A car is moving along a straight horizontal road - Edexcel - A-Level Maths Mechanics - Question 4 - 2007 - Paper 1

To find V, we use the equation for distance:

Total distance travelled = Distance from A to B = 526 m.

The distance during three intervals is:

• From 0 to 10 s:

distance = speed × time = 25 m/s × 10 s = 250 m.

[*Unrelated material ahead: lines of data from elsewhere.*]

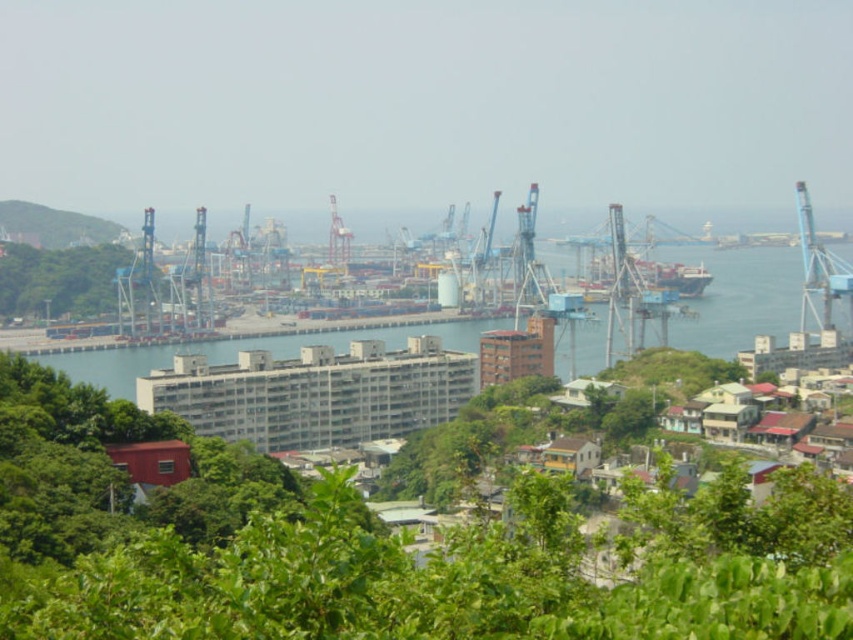
Question: Does blue water at center lie behind metallic gray crane at center?

Choices:
 (A) yes
 (B) no

Answer: (B)

Question: Which of these objects is positioned farthest from the blue metallic crane at right?

Choices:
 (A) green leafy tree at left
 (B) metallic gray container ship at center

Answer: (A)

Question: Does blue water at center have a larger size compared to metallic gray crane at center?

Choices:
 (A) yes
 (B) no

Answer: (A)

Question: Considering the real-world distances, which object is closest to the blue metallic crane at right?

Choices:
 (A) green leafy tree at center
 (B) blue water at center

Answer: (B)

Question: Can you confirm if blue metallic crane at right is wider than metallic gray container ship at center?

Choices:
 (A) no
 (B) yes

Answer: (A)

Question: Which point is closer to the camera?

Choices:
 (A) blue metallic crane at right
 (B) blue water at center
 (C) metallic gray container ship at center
 (D) green grassy hillside at upper left

Answer: (B)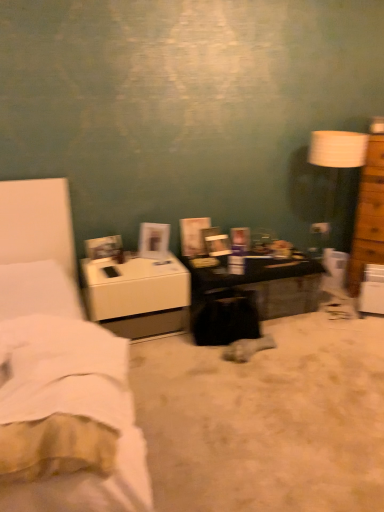
This screenshot has height=512, width=384. I want to click on vacant region in front of black fabric swivel chair at center, so click(x=229, y=375).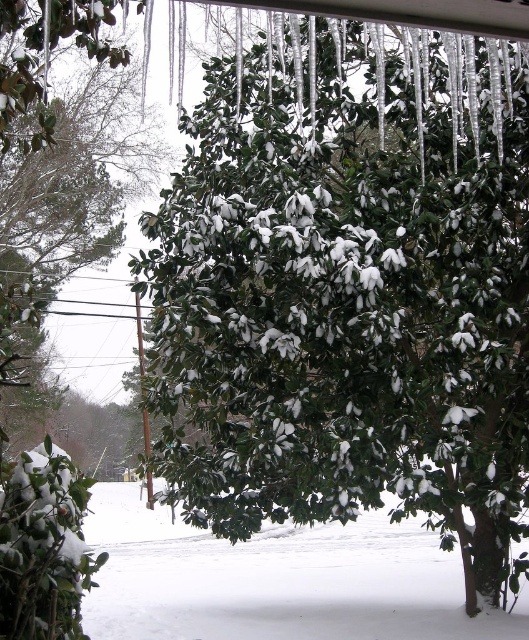
Is point (291, 348) farther from viewer compared to point (39, 296)?

No, (291, 348) is in front of (39, 296).

Between point (207, 412) and point (65, 184), which one is positioned behind?

Point (65, 184)

The height and width of the screenshot is (640, 529). In order to click on green matte tree at center in this screenshot , I will do `click(349, 291)`.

• From 10 s to 18 s (deceleration): Let the deceleration be a m/s². The average speed during this phase is

$ext{Average Speed} = \frac{25 + V}{2}$

Distance = Average Speed × time = $\left(\frac{25 + V}{2}\right) × 8.$

• From 18 s to 30 s: Distance = Speed × Time = V × 12.

Combining these:

$250 + \left(\frac{25 + V}{2}\right) × 8 + 12V = 526$

Solving this equation leads to V = 11 m/s.

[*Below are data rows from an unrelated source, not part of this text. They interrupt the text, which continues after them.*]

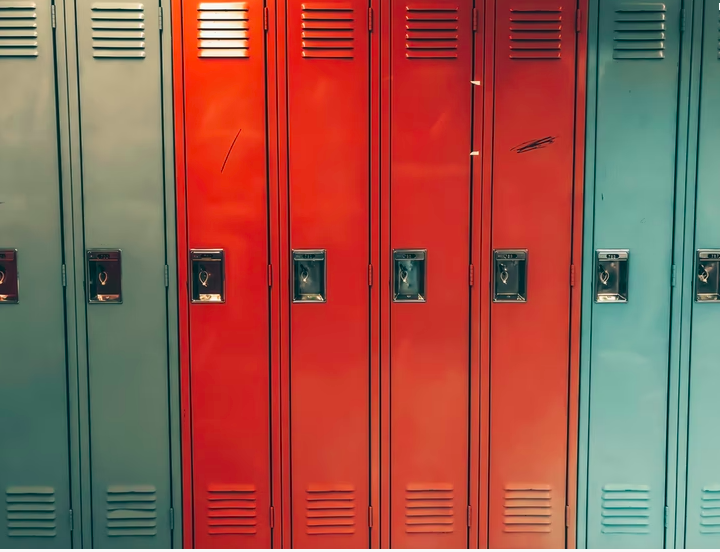
Locate an element on the screen. light blue lockers is located at coordinates (626, 155), (710, 152).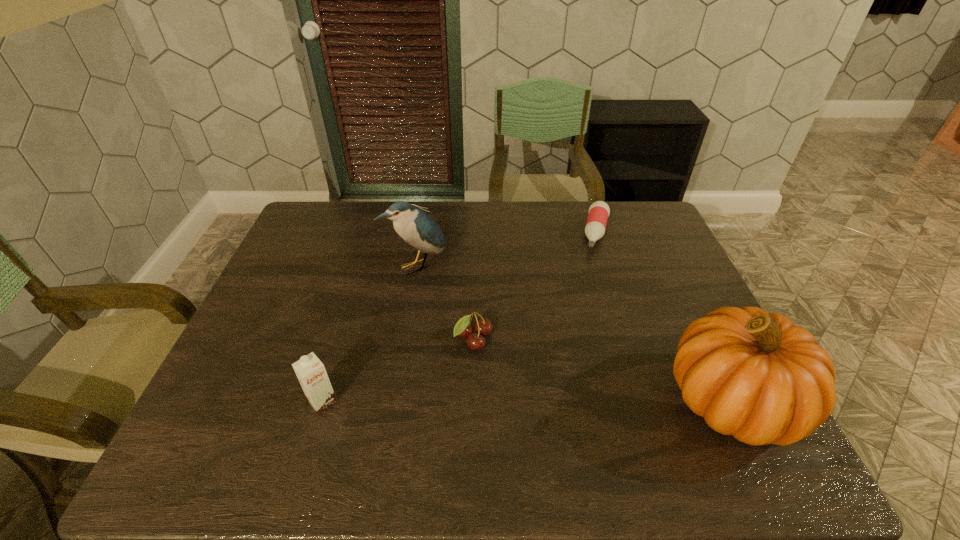
The height and width of the screenshot is (540, 960). Find the location of `free space between the bottle and the cherry`. free space between the bottle and the cherry is located at coordinates (536, 286).

I want to click on vacant area that lies between the shortest object and the pumpkin, so click(664, 316).

Image resolution: width=960 pixels, height=540 pixels. Identify the location of free spot between the third object from right to left and the pumpkin. (603, 370).

Locate an element on the screen. Image resolution: width=960 pixels, height=540 pixels. unoccupied area between the bird and the third shortest object is located at coordinates (370, 333).

Image resolution: width=960 pixels, height=540 pixels. Identify the location of empty space between the third object from right to left and the third tallest object. (398, 370).

At what (x,y) coordinates should I click in order to perform the action: click on vacant area that lies between the fourth object from right to left and the bottle. Please return your answer as a coordinate pair (x, y). Looking at the image, I should click on (507, 249).

Find the location of a particular element. empty location between the third object from left to right and the pumpkin is located at coordinates (603, 370).

Identify the location of unoccupied position between the pumpkin and the shortest object. This screenshot has width=960, height=540. (664, 316).

The height and width of the screenshot is (540, 960). In order to click on free area in between the shortest object and the bird in this screenshot , I will do tap(507, 249).

Locate which object ranks third in proximity to the bottle. Please provide its 2D coordinates. Your answer should be formatted as a tuple, i.e. [(x, y)], where the tuple contains the x and y coordinates of a point satisfying the conditions above.

[(417, 228)]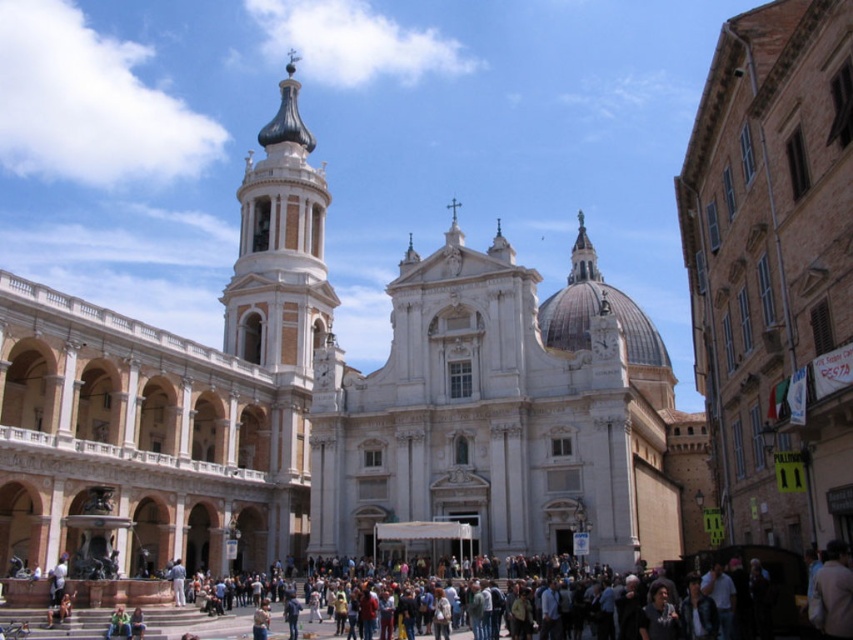
You are standing in the courtyard of the historic building complex. You see the white stone church at center and the white marble bell tower at upper left. Which one is located to the left of the other?

The white stone church at center is positioned on the right side of white marble bell tower at upper left, so the bell tower is to the left of the church.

To calculate the deceleration (a), we use the formula for final velocity:

$V = u + at$

Where:

• V = final velocity = 11 m/s
• u = initial velocity = 25 m/s
• t = time = 8 s

Rearranging gives:

$11 = 25 + 8a$

Solving for a:

$8a = 11 - 25$ $a = \frac{-14}{8} = -1.75 \, \text{m/s}^2$

Thus, the deceleration of the car is 1.75 m/s².